## 作業の目的:
下に示すbringの語順を説明した文章を、一字も変えずに全文書き写すこと。

英語を学習していると、「動詞+人+もの」の語順だと習ったのに、「The Ring brought to Gollum unnatural long life.」のように「to 人 もの」の順番になっていて戸惑うことがあります。このような文は英語の授与動詞の仕組みを理解すると自然に読めるようになります。
まず文の構造を確認する
文を分解すると次のようになります。
| 要素 | 内容 |
|---|---|
| 主語 | The Ring |
| 動詞 | brought |
| 前置詞句 | to Gollum |
| 目的語 | unnatural long life |
意味は「指輪はゴラムに不自然な長寿をもたらした」となります。
bringには2つの語順がある
bringは授与動詞と呼ばれ、「人に物を与える・もたらす」という意味で使われます。そのため、基本的に次の2種類の形が存在します。
- bring 人 物
- bring 物 to 人
例えば、「私は彼に本を持っていった」は次のどちらでも表現できます。
I brought him a book.

## 使えるデータ:
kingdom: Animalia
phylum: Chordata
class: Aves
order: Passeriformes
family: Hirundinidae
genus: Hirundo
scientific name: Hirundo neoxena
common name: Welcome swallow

* * *

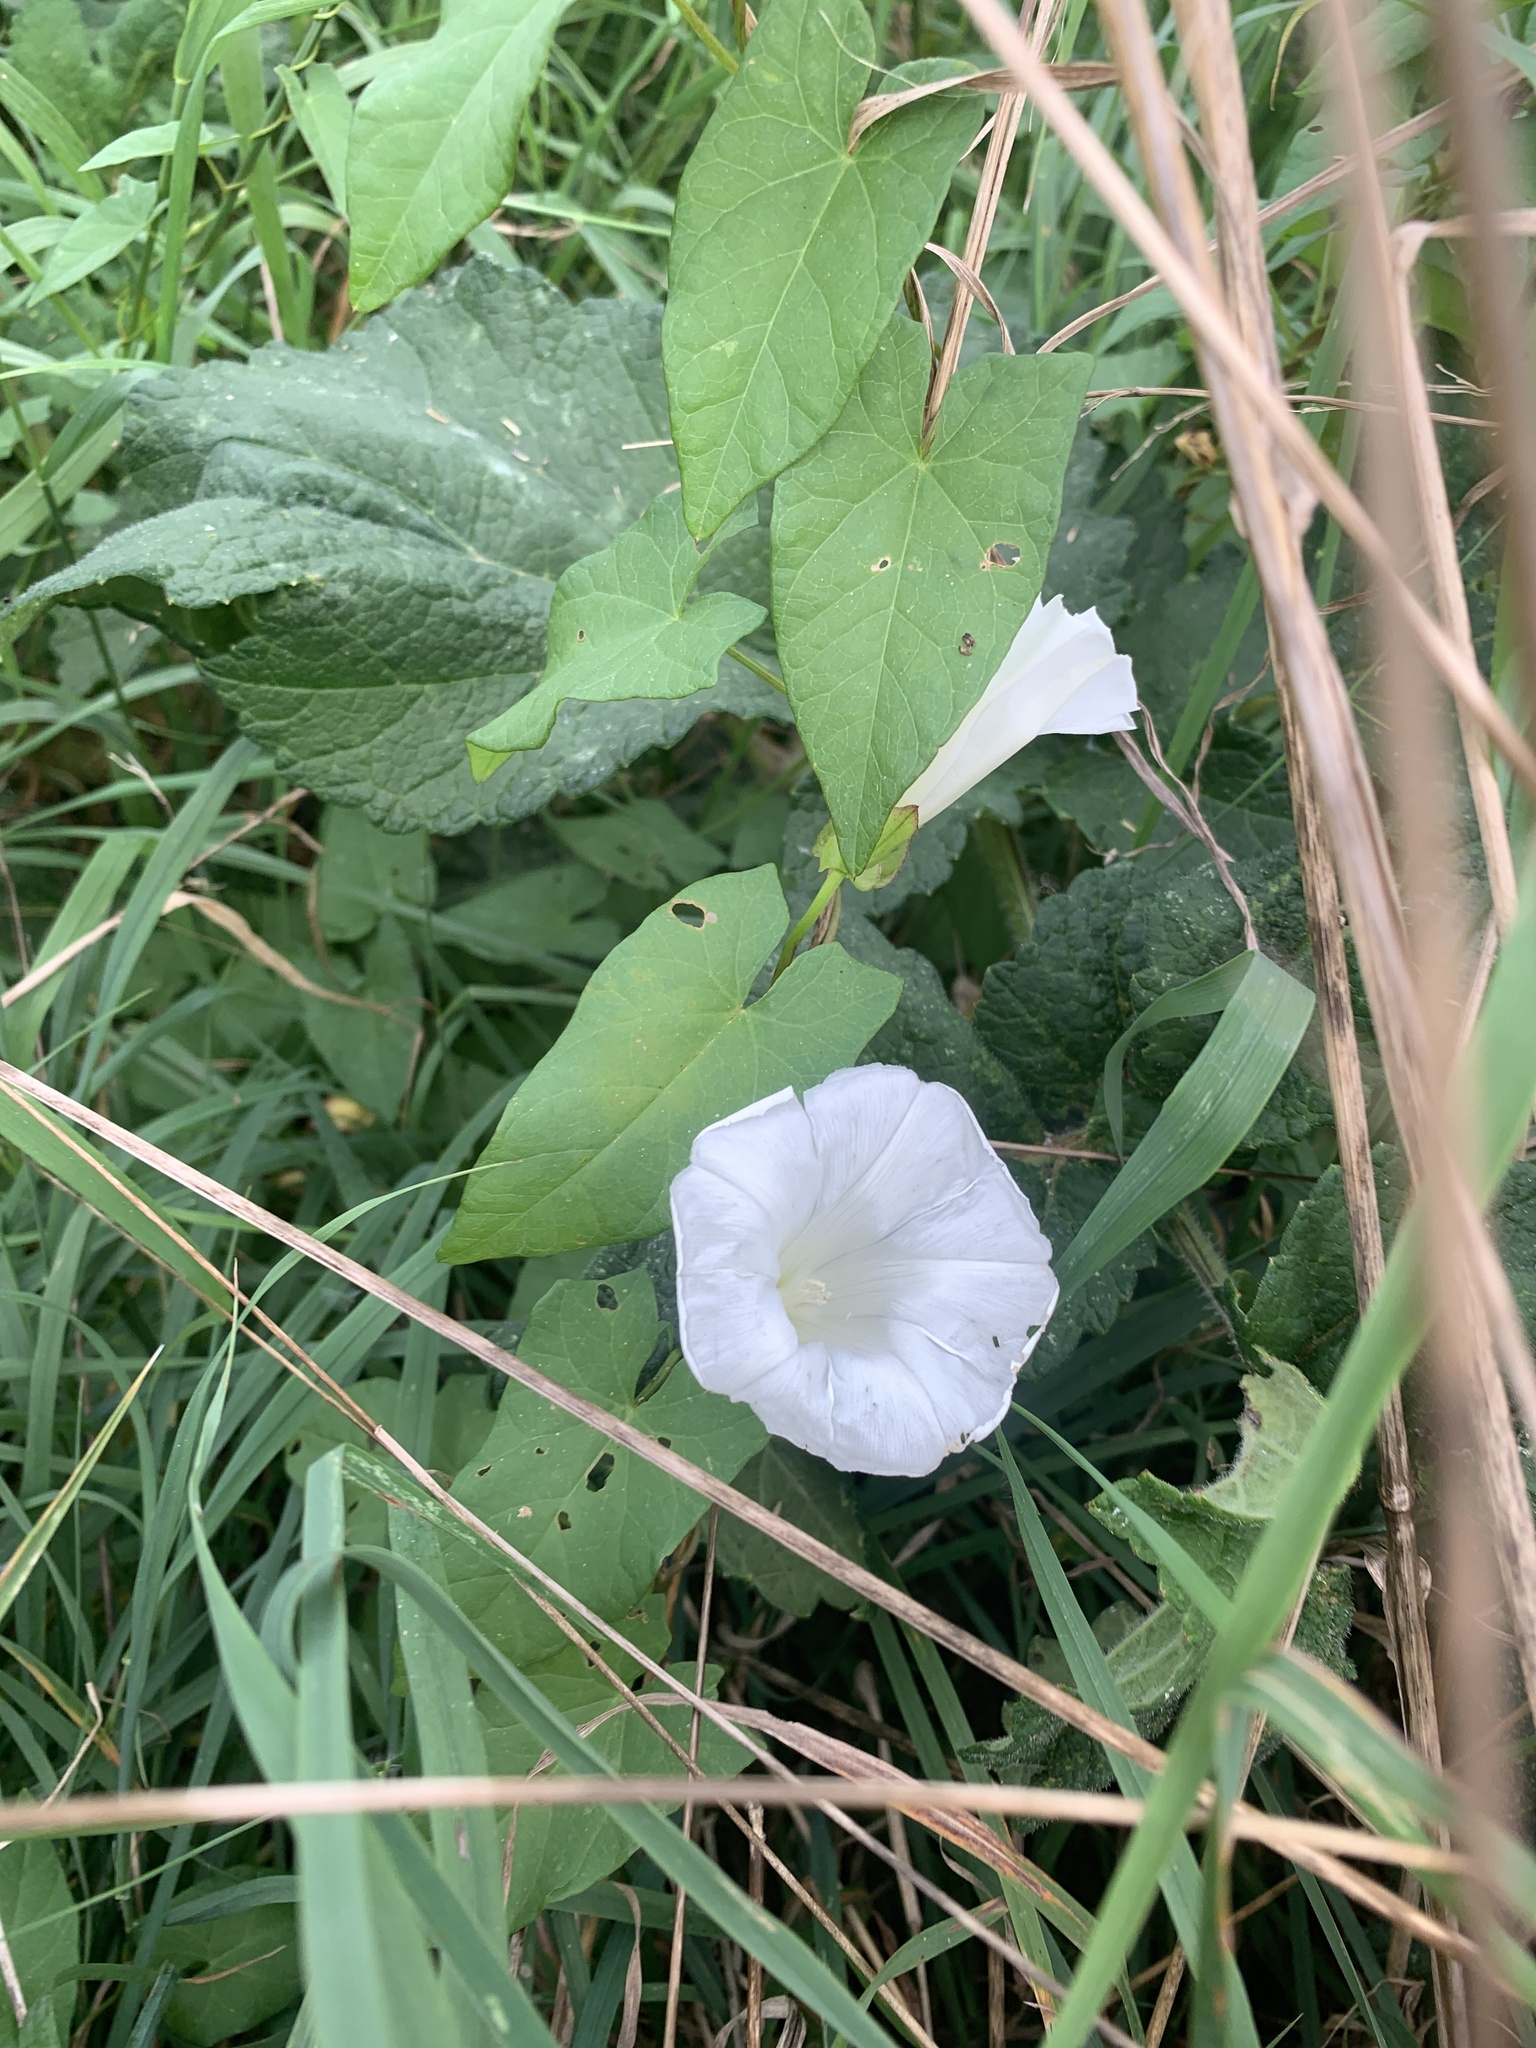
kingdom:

## この作業の出力:
英語を学習していると、「動詞+人+もの」の語順だと習ったのに、「The Ring brought to Gollum unnatural long life.」のように「to 人 もの」の順番になっていて戸惑うことがあります。このような文は英語の授与動詞の仕組みを理解すると自然に読めるようになります。
まず文の構造を確認する
文を分解すると次のようになります。
| 要素 | 内容 |
|---|---|
| 主語 | The Ring |
| 動詞 | brought |
| 前置詞句 | to Gollum |
| 目的語 | unnatural long life |
意味は「指輪はゴラムに不自然な長寿をもたらした」となります。
bringには2つの語順がある
bringは授与動詞と呼ばれ、「人に物を与える・もたらす」という意味で使われます。そのため、基本的に次の2種類の形が存在します。
- bring 人 物
- bring 物 to 人
例えば、「私は彼に本を持っていった」は次のどちらでも表現できます。
I brought him a book.